Input data =
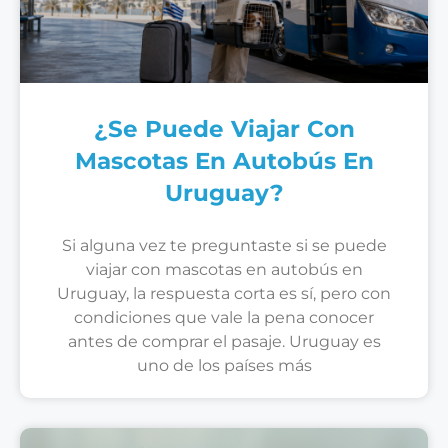
¿Se Puede Viajar Con
Mascotas En Autobús En
Uruguay?
Si alguna vez te preguntaste si se puede
viajar con mascotas en autobús en
Uruguay, la respuesta corta es sí, pero con
condiciones que vale la pena conocer
antes de comprar el pasaje. Uruguay es
uno de los países más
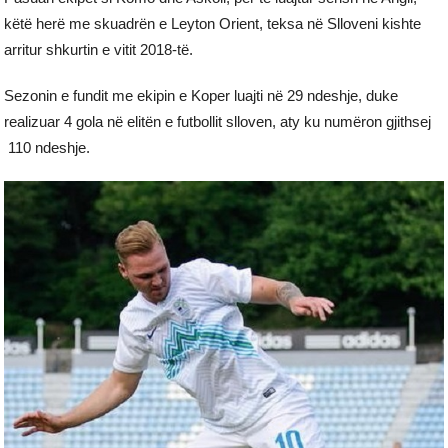
këtë herë me skuadrën e Leyton Orient, teksa në Slloveni kishte
arritur shkurtin e vitit 2018-të.
Sezonin e fundit me ekipin e Koper luajti në 29 ndeshje, duke
realizuar 4 gola në elitën e futbollit slloven, aty ku numëron gjithsej
110 ndeshje.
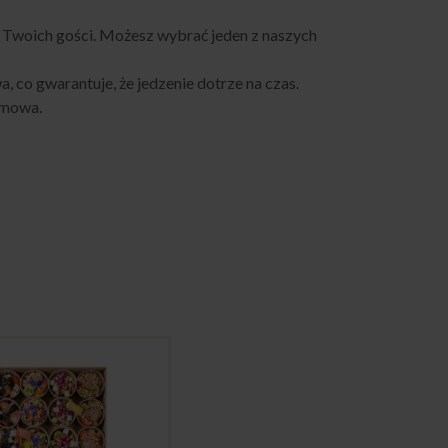
i Twoich gości. Możesz wybrać jeden z naszych
co gwarantuje, że jedzenie dotrze na czas.
emowa.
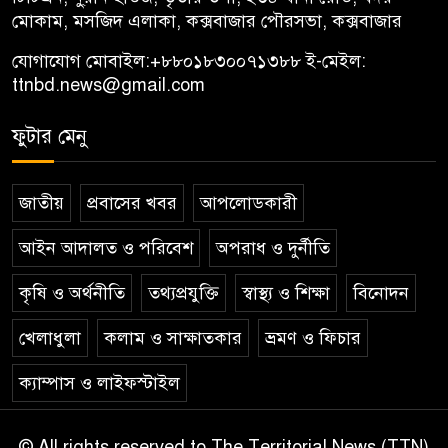
মোকাম, মসজিদ এলাকা, কক্সবাজার পৌরসভা, কক্সবাজার
যোগাযোগ মোবাইল:
+৮৮০১৮৩০০৭১৩৮৮
ই-মেইল:
ttnbd.news@gmail.com
ফুটার মেনু
জাতীয়
প্রবাসের খবর
আপলোডকারী
আইন আদালত ও পরিবেশ
অপরাধ ও দুর্নীতি
কৃষি ও অর্থনীতি
তথ্যপ্রযুক্তি
স্বাস্থ্য ও শিক্ষা
বিনোদন
খেলাধুলা
কলাম ও সাক্ষাতকার
ভ্রমণ ও ফিচার
ক্যাম্পাস ও লাইফস্টাইল
© All rights reserved to The Territorial News (TTN)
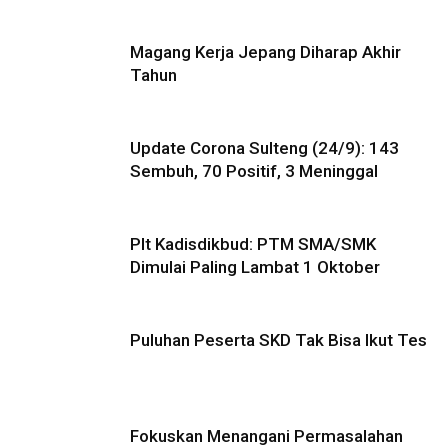
Magang Kerja Jepang Diharap Akhir
Tahun
Update Corona Sulteng (24/9): 143
Sembuh, 70 Positif, 3 Meninggal
Plt Kadisdikbud: PTM SMA/SMK
Dimulai Paling Lambat 1 Oktober
Puluhan Peserta SKD Tak Bisa Ikut Tes
Fokuskan Menangani Permasalahan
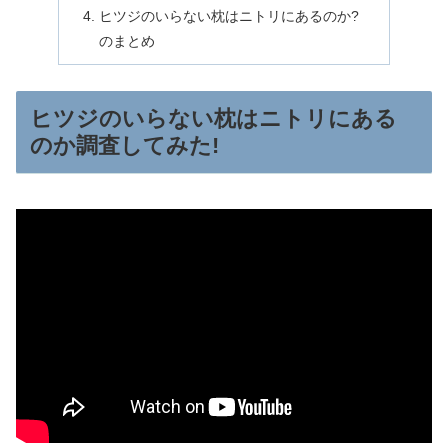
ヒツジのいらない枕はニトリにあるのか?
のまとめ
ヒツジのいらない枕はニトリにある
のか調査してみた!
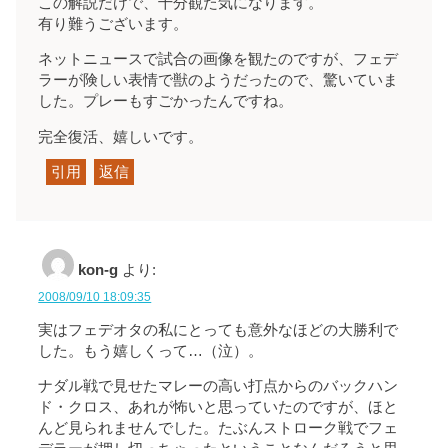
この解説だけで、十分観た気になります。
有り難うございます。
ネットニュースで試合の画像を観たのですが、フェデ
ラーが険しい表情で獣のようだったので、驚いていま
した。プレーもすごかったんですね。
完全復活、嬉しいです。
引用
返信
kon-g
より:
2008/09/10 18:09:35
実はフェデオタの私にとっても意外なほどの大勝利で
した。もう嬉しくって…（泣）。
ナダル戦で見せたマレーの高い打点からのバックハン
ド・クロス、あれが怖いと思っていたのですが、ほと
んど見られませんでした。たぶんストローク戦でフェ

Problem requirements = The lines to copy are those in the listing that contain "Uruguay".

Written reply =
Uruguay?
Uruguay, la respuesta corta es sí, pero con
antes de comprar el pasaje. Uruguay es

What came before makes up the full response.